# ЧТО СДЕЛАТЬ 1:
Что, согласно рассуждению об Экхарте, находится вне субстанции?
# ЧТО СДЕЛАТЬ 2:
Продолжи рассуждение об Экхарте, начав сразу после его последнего предложения.

Лишь это есть нищета духа, способность оставаться столь ясным относительно Бога и всех трудов, что раз Бог хочет действовать в уме, то он сам есть место, в котором он хочет действовать – и ему нравится так поступать. Ведь если Бог считает человека таким несчастным, он выполняет свою работу, а человек в Нем страдает, и Сам Бог – часть этого действия, поскольку Бог – деятель, действующий внутри себя самого[74].
Он, страдающий, не будучи при этом прикреплен к своему страданию, имеет Бога, который несет свое бремя, делая последнее ему легким и мягким. Отделить кого-то от боли означает счесть эту боль не принадлежащей этому человеку, но принятой на себя самим Богом…Человек, являющийся «женой», возвращает Богу страдание, свалившееся на него[75].
Радикализм этого пере-истолкования страдания Бога неслыхан для нас. Нам следует постигать Бога (не Божество) в спинозистских терминах deus sive natura: Субстанции, в которой имеют место вся активность и пассивность, все творение и сотворенность, радость и страдание, вся любовь, боль и страх. Как таковая, противоположность этому обманчивому явлению порождается словом «Бог». Бог не просто личность, даже если ему можно приписать чувства и желания. В нем нет ни выбора, ни свободы, только необходимость – Бог как Творец делает то, что он должен, вынужден делать. Так что Бог, а не Божество, есть безличная субстанция. И Бог достигает свое Божество, актуализирует его только в человеке и через него.
Но – здесь происходит настоящий прорыв Экхарта, движение, которое фактически указывает по ту сторону Спинозы к немецкому идеализму – это не «все, что есть»: то, что находится вне этой субстанции, есть Само Ничто, Божество в пропасти Unding. У Экхарта нет ни слова о божественном страдании как цене, которую Бог платит за наши грехи, о юридическо-пенитенциарном аспекте Пути Креста. Просто поскольку Бог не является (как учили Фома Аквинский и другие) единственной Субстанцией, то все, все творения и их отношения, все на свете имеет место в нем. Так что когда мы во время отрешенности отрываемся от тварности, от реальности разрушения и отождествляемся с пропастью Божества, мы больше не страдаем; все страдание остается там, где оно было всегда, в Божественной Субстанции, только нас там больше нет.

Записи из набора данных:
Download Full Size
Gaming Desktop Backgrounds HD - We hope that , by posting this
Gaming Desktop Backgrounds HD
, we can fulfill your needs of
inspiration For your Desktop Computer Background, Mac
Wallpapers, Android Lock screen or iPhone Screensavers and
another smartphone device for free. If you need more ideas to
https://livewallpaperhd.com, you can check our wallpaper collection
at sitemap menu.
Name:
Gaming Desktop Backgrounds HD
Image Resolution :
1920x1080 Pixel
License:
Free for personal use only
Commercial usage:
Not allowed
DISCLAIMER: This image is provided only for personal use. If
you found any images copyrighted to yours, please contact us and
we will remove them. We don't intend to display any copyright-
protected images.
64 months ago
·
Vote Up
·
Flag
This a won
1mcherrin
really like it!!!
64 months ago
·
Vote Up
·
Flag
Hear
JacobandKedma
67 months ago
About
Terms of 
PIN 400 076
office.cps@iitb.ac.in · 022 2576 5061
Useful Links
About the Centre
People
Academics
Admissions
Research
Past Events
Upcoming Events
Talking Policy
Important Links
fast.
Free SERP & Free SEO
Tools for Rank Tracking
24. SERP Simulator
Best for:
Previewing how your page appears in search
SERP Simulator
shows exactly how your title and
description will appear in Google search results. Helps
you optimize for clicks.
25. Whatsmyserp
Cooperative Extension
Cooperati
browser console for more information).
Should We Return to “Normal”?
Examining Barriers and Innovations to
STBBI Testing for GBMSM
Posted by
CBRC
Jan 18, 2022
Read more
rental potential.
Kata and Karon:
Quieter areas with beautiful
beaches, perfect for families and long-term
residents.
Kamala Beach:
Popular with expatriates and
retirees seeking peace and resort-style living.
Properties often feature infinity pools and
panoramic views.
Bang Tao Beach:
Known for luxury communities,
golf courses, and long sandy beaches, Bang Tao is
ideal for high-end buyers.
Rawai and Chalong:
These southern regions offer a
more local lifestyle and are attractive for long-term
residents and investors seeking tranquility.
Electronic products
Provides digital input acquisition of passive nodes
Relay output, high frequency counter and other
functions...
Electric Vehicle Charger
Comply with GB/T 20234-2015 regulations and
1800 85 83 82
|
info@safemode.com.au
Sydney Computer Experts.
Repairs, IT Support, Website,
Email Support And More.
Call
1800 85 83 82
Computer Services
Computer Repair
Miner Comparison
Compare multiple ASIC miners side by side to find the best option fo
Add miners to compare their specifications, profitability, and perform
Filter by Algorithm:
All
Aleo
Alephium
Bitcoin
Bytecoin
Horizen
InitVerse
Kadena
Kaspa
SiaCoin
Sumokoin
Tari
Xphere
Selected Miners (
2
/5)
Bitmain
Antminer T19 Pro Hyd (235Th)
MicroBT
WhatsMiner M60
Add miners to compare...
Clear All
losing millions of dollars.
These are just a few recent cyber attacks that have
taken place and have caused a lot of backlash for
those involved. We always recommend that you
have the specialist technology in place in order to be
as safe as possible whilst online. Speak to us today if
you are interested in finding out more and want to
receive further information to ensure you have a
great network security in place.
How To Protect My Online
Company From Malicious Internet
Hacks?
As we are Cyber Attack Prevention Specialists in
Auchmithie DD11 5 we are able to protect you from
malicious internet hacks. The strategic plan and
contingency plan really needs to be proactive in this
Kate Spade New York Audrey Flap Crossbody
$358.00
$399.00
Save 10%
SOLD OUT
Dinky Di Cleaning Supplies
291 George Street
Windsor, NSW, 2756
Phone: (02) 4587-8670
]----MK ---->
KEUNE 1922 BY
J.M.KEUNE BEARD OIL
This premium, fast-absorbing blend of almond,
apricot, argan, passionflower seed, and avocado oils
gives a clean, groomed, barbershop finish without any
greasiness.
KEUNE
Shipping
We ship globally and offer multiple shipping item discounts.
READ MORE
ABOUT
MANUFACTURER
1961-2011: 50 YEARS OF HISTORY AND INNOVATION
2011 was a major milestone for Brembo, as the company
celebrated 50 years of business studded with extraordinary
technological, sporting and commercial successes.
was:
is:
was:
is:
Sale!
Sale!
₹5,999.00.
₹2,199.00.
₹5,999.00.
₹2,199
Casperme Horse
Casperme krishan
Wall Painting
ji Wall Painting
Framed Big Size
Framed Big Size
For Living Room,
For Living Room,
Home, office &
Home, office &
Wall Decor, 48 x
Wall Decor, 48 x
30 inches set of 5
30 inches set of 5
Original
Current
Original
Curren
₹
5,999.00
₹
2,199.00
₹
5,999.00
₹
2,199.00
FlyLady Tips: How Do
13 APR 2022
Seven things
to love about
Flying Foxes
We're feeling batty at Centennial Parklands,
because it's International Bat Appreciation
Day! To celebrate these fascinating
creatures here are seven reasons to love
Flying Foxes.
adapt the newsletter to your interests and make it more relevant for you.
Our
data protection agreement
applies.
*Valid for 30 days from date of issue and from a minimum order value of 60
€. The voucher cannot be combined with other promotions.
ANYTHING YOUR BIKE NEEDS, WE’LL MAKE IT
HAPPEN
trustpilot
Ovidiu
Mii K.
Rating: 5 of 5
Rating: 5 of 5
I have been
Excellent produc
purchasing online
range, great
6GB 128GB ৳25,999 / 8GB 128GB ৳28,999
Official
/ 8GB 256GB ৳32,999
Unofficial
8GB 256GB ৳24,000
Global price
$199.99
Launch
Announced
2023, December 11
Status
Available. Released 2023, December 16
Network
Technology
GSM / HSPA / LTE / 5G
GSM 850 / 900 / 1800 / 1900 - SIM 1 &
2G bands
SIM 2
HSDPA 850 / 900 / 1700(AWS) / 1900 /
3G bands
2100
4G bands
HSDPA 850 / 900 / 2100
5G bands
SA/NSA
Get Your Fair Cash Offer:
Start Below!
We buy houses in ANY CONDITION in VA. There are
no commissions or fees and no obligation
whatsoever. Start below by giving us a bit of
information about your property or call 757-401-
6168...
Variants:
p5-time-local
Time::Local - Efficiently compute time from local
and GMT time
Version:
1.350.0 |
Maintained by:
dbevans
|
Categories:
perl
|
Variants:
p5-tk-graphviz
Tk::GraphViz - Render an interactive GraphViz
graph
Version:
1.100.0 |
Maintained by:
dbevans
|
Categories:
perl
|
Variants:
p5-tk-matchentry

# ОТВЕТ 1:
Само Ничто, Божество в пропасти Unding.

# ОТВЕТ 2:
Из этого понятия Бога как субстанции, захваченной своей собственной необходимостью, Экхарт делает неизбежно радикальный вывод: нам не за что быть благодарными Богу: «Я никогда не буду благодарен Богу за то, что Он любит меня, ведь Он не может иначе, желает Он того или нет; сама Его природа заставляет его поступать так»[76]. Поскольку Бог – всего-навсего вещь (dine), я не только не должен просить или молить его о чем-то; поскольку я возвращаюсь к изначальной бедности пропасти того, что я есть, я могу даже приказать Ему: «Кроткий человек не добивается чего-либо от Бога, но действительно может указывать Ему»[77].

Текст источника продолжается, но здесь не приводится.